AB: The issue of competitiveness is a hot button with CAC.
Facette: Rent falls under that; another thing is we have spent a lot of time presenting a competitiveness angle. In the U.S. you have foreign trade zones; we don’t have any at all. We believe the time is long overdue for airports to work with the manufacturing and the other transportation communities to develop foreign trade zones.
A lot of the things we’re doing in Canada go to that very point, competitiveness. Airports in Canada want to position themselves to compete with the best in the world.
AB: And the federal government is making progress on Open Skies agreements.
Facette: The board position of the CAC is a simple one: Members are supportive of Open Skies, period. We are very pleased and really look forward to the full ratification of the Canada-EU Open Skies agreement. We’re optimistic that that will be done this fall and we will see a fall formal signing. And now with South Korea.

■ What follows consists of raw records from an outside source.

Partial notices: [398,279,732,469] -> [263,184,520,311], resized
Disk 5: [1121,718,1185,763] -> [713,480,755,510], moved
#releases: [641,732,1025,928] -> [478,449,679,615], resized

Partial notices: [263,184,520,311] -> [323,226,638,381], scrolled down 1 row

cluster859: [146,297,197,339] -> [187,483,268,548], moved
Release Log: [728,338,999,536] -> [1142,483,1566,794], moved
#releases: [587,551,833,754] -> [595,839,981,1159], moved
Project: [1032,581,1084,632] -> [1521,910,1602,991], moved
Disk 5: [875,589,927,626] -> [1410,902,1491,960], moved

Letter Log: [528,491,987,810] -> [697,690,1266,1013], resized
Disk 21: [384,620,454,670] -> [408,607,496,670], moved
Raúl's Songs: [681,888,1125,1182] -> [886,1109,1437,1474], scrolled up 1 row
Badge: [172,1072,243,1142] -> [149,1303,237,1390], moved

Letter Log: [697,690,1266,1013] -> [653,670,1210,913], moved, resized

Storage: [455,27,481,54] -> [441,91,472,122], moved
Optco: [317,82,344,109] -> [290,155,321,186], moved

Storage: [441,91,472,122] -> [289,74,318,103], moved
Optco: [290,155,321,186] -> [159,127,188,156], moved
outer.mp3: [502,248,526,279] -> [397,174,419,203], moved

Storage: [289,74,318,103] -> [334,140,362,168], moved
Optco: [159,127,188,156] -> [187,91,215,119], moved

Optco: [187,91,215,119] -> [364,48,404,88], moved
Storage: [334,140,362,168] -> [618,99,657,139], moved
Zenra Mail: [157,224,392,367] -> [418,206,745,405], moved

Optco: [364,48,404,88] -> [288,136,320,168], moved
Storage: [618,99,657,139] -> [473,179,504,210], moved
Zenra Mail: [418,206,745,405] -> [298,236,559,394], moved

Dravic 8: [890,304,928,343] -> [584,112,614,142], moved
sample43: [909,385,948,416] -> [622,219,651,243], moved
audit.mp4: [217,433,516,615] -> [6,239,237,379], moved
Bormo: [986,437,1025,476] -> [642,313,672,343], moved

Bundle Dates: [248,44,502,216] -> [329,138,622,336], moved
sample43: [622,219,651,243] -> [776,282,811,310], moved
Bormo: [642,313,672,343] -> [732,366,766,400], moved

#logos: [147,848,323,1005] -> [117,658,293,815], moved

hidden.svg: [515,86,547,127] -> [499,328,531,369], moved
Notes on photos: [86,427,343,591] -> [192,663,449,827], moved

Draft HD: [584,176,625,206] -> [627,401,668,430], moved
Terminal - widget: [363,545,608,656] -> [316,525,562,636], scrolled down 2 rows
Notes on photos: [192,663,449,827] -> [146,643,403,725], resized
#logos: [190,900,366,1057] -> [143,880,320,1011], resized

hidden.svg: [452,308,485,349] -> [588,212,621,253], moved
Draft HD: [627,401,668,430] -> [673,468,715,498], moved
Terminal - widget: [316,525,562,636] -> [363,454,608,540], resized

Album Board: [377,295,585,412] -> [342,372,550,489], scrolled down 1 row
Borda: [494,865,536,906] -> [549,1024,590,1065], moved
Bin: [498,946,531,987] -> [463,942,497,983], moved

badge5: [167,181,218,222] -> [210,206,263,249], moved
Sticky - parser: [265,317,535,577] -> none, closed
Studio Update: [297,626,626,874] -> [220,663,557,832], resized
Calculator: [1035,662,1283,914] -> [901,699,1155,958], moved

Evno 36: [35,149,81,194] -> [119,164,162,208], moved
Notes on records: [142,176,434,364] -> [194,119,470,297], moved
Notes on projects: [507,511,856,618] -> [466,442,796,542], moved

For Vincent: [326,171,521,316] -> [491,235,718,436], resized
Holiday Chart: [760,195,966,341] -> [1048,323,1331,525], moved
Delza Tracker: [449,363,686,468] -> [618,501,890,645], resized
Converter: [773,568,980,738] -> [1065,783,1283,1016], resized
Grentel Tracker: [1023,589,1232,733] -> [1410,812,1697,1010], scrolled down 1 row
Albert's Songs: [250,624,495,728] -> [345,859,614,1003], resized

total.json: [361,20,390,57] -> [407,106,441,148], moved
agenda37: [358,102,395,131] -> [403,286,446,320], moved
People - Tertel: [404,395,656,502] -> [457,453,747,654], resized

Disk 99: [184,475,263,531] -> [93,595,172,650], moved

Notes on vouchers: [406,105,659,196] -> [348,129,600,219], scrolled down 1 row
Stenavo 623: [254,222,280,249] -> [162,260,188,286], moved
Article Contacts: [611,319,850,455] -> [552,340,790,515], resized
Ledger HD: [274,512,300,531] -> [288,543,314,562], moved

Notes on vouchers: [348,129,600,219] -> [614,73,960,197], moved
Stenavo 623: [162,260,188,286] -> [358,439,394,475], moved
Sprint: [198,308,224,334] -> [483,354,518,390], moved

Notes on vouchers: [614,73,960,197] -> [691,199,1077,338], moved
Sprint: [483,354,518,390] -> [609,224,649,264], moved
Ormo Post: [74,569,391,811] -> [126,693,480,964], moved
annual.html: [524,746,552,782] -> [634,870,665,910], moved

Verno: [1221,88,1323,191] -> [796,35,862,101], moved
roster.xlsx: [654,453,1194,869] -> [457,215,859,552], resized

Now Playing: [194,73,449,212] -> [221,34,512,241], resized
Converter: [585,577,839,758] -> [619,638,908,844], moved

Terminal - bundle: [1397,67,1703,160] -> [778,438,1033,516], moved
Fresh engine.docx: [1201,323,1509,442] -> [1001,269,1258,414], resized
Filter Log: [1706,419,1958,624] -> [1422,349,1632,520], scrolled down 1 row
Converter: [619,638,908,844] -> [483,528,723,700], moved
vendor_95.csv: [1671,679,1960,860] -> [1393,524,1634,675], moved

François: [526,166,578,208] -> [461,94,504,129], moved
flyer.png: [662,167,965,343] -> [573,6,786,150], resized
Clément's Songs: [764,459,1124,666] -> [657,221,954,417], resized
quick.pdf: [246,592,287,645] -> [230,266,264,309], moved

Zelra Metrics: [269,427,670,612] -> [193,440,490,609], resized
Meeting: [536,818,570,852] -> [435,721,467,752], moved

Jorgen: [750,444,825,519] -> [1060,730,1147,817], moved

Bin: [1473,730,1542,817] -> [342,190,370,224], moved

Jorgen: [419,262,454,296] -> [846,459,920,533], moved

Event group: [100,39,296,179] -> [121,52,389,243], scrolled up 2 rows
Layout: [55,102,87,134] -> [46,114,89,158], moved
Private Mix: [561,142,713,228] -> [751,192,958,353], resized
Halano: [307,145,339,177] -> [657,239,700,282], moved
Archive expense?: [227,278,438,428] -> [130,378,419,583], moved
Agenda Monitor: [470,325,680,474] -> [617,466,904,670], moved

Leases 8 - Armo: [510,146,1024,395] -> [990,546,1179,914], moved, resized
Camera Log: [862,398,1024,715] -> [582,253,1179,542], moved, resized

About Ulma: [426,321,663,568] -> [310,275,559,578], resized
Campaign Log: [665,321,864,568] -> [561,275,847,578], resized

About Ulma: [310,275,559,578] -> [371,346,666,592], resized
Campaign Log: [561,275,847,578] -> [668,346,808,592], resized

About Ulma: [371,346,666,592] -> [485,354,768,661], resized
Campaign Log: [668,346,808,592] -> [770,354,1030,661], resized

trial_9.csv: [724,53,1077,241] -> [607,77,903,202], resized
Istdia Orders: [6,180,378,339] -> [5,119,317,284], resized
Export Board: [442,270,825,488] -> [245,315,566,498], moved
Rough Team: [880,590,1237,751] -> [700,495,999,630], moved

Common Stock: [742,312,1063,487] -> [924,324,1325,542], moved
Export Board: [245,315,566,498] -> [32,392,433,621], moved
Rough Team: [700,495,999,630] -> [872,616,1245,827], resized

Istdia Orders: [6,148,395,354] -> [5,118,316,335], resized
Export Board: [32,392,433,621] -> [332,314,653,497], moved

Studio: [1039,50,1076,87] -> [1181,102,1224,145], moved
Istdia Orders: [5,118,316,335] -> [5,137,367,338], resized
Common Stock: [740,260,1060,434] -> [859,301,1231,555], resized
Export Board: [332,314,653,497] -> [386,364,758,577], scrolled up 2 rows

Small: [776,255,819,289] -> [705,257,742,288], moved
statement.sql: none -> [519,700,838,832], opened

We’re getting our way there incrementally. Is it important to go faster? Yes. The U.S. has over 90 agreements.
AB: CAC was working with Transport Canada to determine the environmental footprint of airports. What’s the status of the initiative?
Facette: CAC is working with Transport Canada so when it does consider any new regulations, which we’re not looking for, that they write policies that come from ICAO and its current efforts and that they actually make sense.
There’s some progress. In June 2007 under then-chairman Jim Cherry, we wrote Transport Canada and said we think there’s a need for some type of environmental plan in aviation in Canada. We are working with Transport Canada to come up with a standard way to measure the greenhouse gas footprint that exists on the ground at airports across Canada. Some airports like Toronto and Montreal have already moved ahead.
Also recently, we’ve agreed to sit around the table with the carriers, with NavCanada, ourselves, and Transport Canada to see if we can as an industry come up with a memorandum of understanding to commit to work in various ways to reduce greenhouse gases in Canada.
If you look at the broader context of airports in the world, and look at what the ACI-NA board of directors recently did in June as well as what ACI World and other regions have done, what Canada is doing is a part of a continuum of where airports have said that we’re going to do our part, and here’s what our part is.
AB: What serious cross-border issues remain?
Facette: There’s one issue that has not gone away: the rescreening of bags coming from Canadian pre-clearance airports. It’s a low-hanging fruit issue. A harmonization, a recognition that the screening standards in Canada are equal to that which exists in the United States is important. We’ve costed out a huge savings on the U.S. side that can be achieved by eliminating it. We don’t believe it’s necessary.
AB: The 2010 Winter Olympics are coming up in Vancouver. What impact is that having?
Facette: Vancouver and [British Columbia-]-based airports have really been engaged in that from a capacity and security perspective, and a winter maintenance perspective. The winter last year in Vancouver was sort of unprecedented in the area, and the ability to handle that weather again became a question.
The addition of new technology to handle Customs will really help. It’s a kiosk system; you show your passport; you’re given some paperwork; and while you’re doing that there’s somebody ahead of you going to a document check officer. So you double your throughput.